[Haskell-beginners] too lazy parsing?

Daniel Fischer daniel.is.fischer at googlemail.com
Mon Feb 4 19:50:20 CET 2013

On Monday 04 February 2013, 11:50:24, Kees Bleijenberg wrote:

> module Main where
> import Text.ParserCombinators.Parsec (many,many1,string, Parser, parse)
> import System.IO (IOMode(..),hClose,openFile,hGetContents,hPutStrLn)
> parseFile hOut fn = do
>                         handle <- openFile fn ReadMode
>                         cont <- hGetContents handle

hGetContents does read the file only on demand

>                         print cont

Here the contents is demanded, so the file is read. 

>                         let res = parse (many (string "blah")) "" cont

The binding of res is lazy, so it's not demanded yet, without the printing, 
the file would still not be read.

>                         hClose handle

Now the file handle is closed, so nothing more can be read from the file. If 
nothing has been demanded so far, cont will be an empty string.
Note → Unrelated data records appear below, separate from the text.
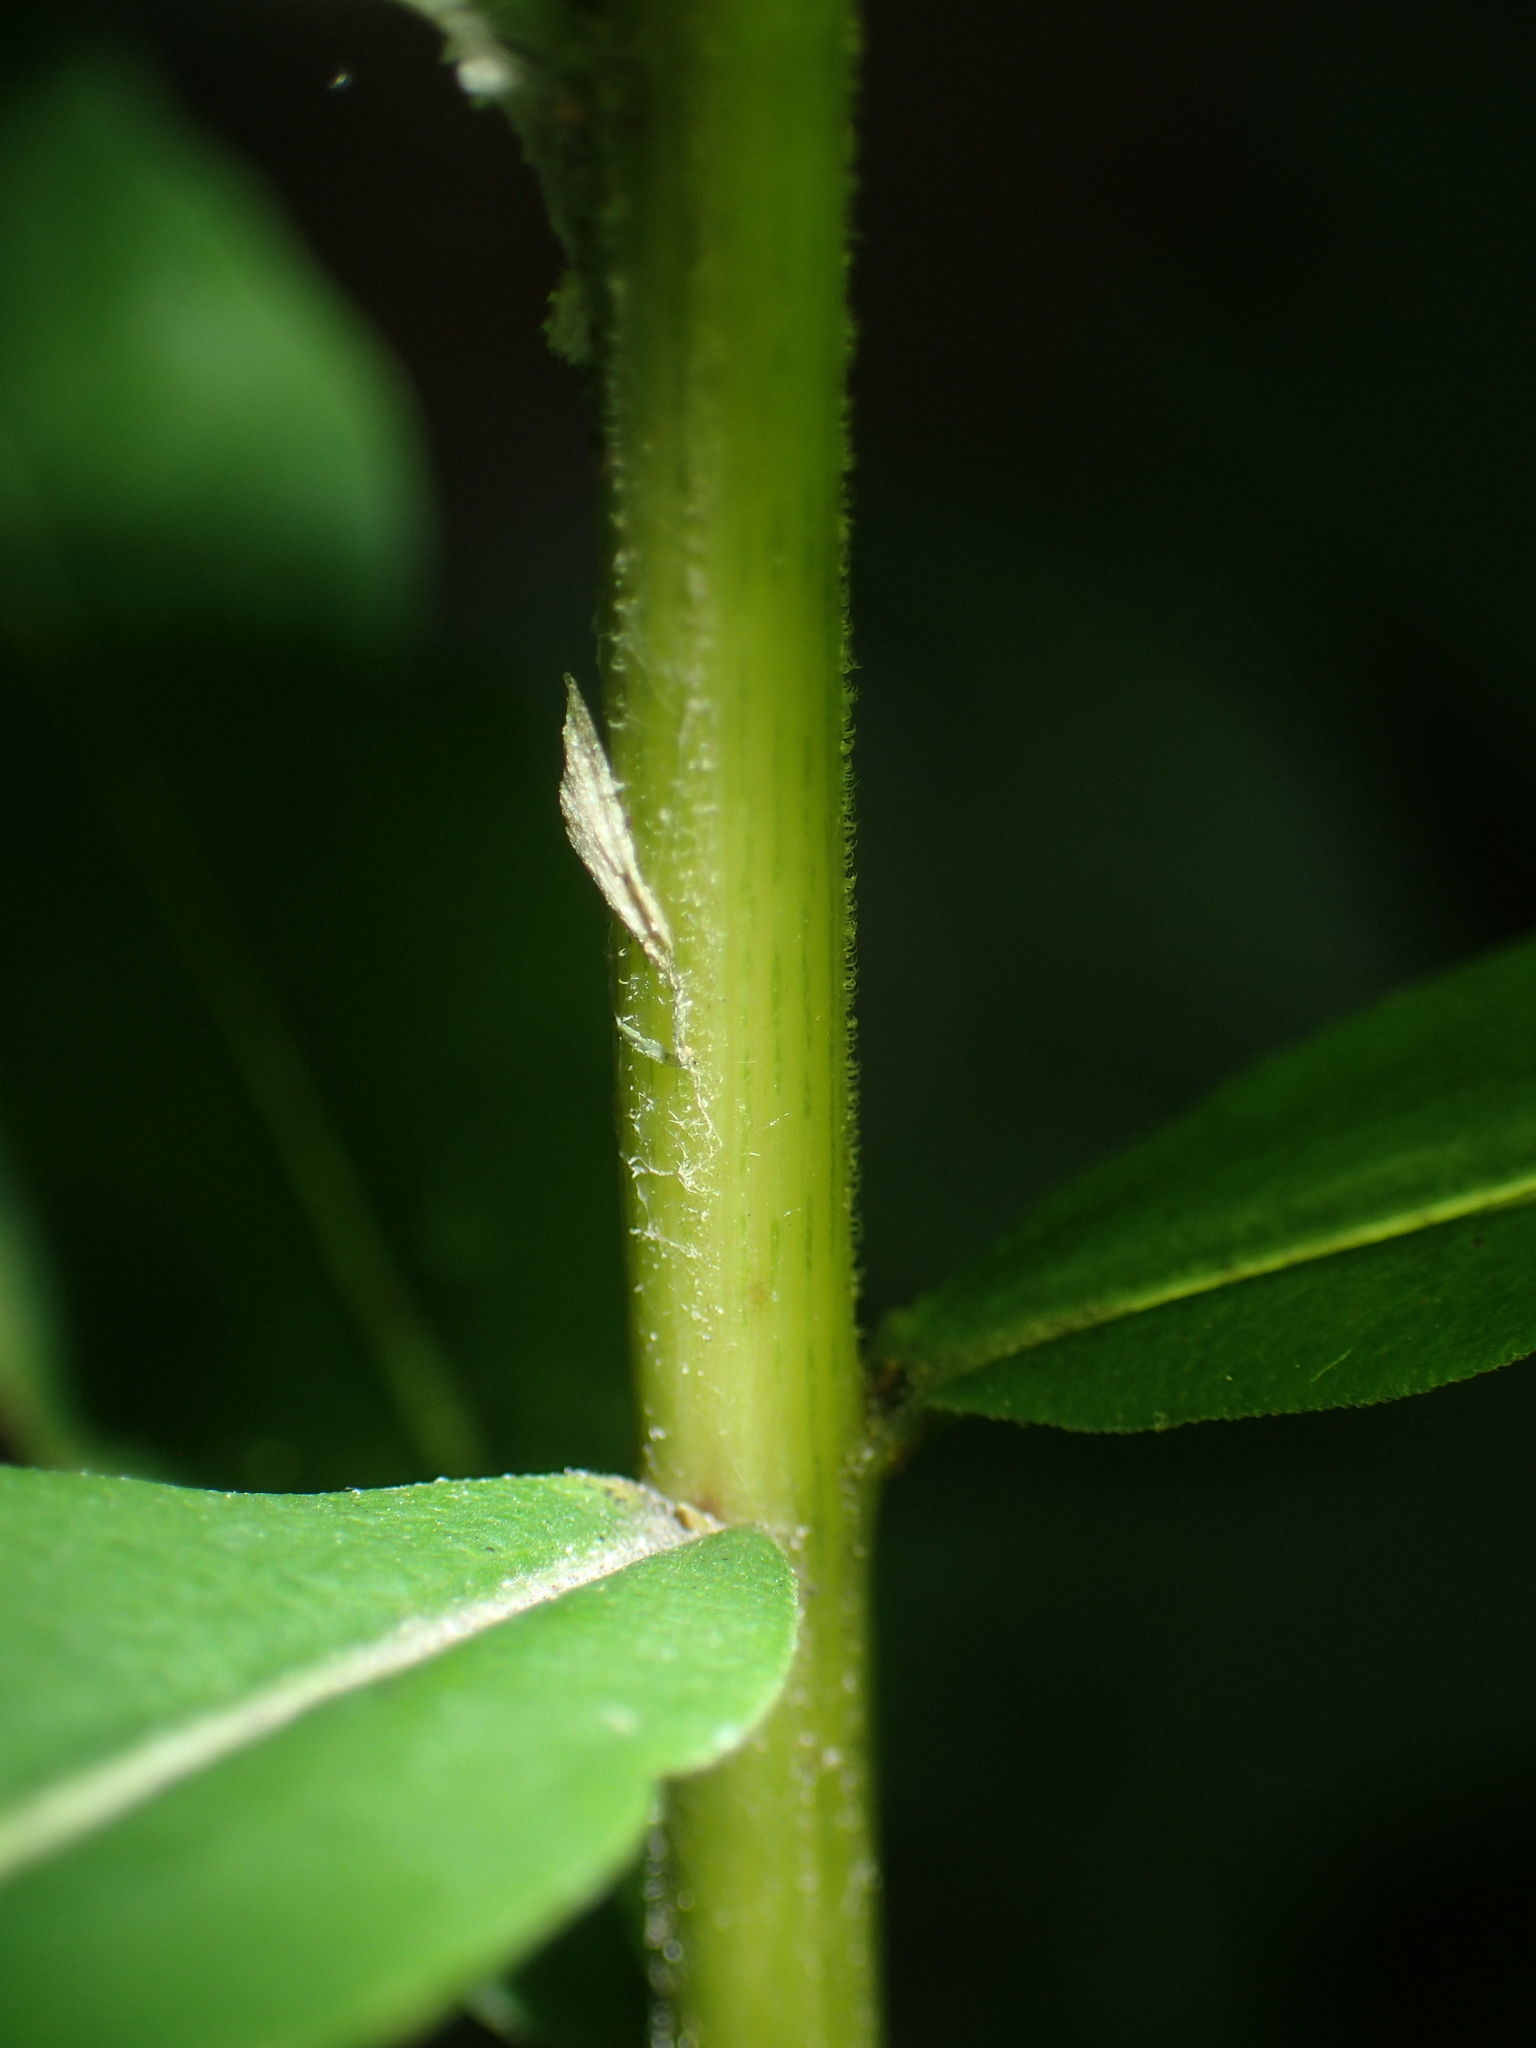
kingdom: Plantae
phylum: Tracheophyta
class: Magnoliopsida
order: Asterales
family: Asteraceae
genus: Solidago
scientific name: Solidago odora
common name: Anise-scented goldenrod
1. You should rather use readFile, unless you need to read a lot of files, in 
which case opening too many at once may exhaust the available file handles; the 
you need strict IO with exact control over when a file is opened, read, and 

readFile only semi-closes the file handle, reading from the file still works 
until the contents goes out of scope or the end of the file is reached. Also 
readFile leads to simpler code,

    cont <- readFile fn
    let res = parse (many (string "blah")) "" cont
    case res of

2. if you absolutely want to use the more cumbersome hOpen - hGetContents -
hClose sequence, you need to force the file contents to be read before closing 
the file. Instead of printing the contents,

    let res = ...
    res `seq` hClose handle

would work here, generally, to ensure the entire file was read, a common way is

    length cont `seq` hClose handle

But in those cases, it would probably make more sense to use strict IO anyway, 
rather than lazy IO.

3. The only reason to use hOpen - hGetContents - hClose instead of readFile is 
more exception-safety, in which case you should use bracket (from 
Control.Exception), or the wrapper around bracket

    withFile :: FilePath -> IOMode -> (Handle -> IO r) -> IO r

>                         case res of
>                             (Left err) -> hPutStrLn hOut $ "Error: " ++
>                             (show err)
>                             (Right goodRes) -> mapM_ (hPutStrLn hOut)
>                             goodRes
> main = do
>             hOut <- openFile "outp.txt" WriteMode
>             mapM (parseFile hOut) ["inp.txt"]
>             hClose hOut
> I’am writing a program that parses a lot of files. Above is the simplest
> program I can think of that demonstrates my problem. The program above
> parses inp.txt.  Inp.txt has only the word blah in it.  The output is saved
> in outp.txt. This file contains the word blah after running the program. if
> I comment out the line ‘print cont’ nothing is saved in outp.txt. If I
> comment out ‘print cont’ and replace many with many1 in the following line,
> it works again?

Hmm, I get (as expected)

Error: (line 1, column 1):
unexpected end of input
expecting "blah"

with many1.

When you parse an empty string with `many parser`, the parse succeeds and 
returns an empty list. Successively printing an empty list of strings means 
printing nothing at all.

Using `many1` instead of `many` makes the parse fail, and then you print the 
error, thus `many1 (string "blah") produces some output from an empty file [and 
without forcing the file contents in some way before closing, the file is 
effectively empty].

> Can someone explain to me what is going  on?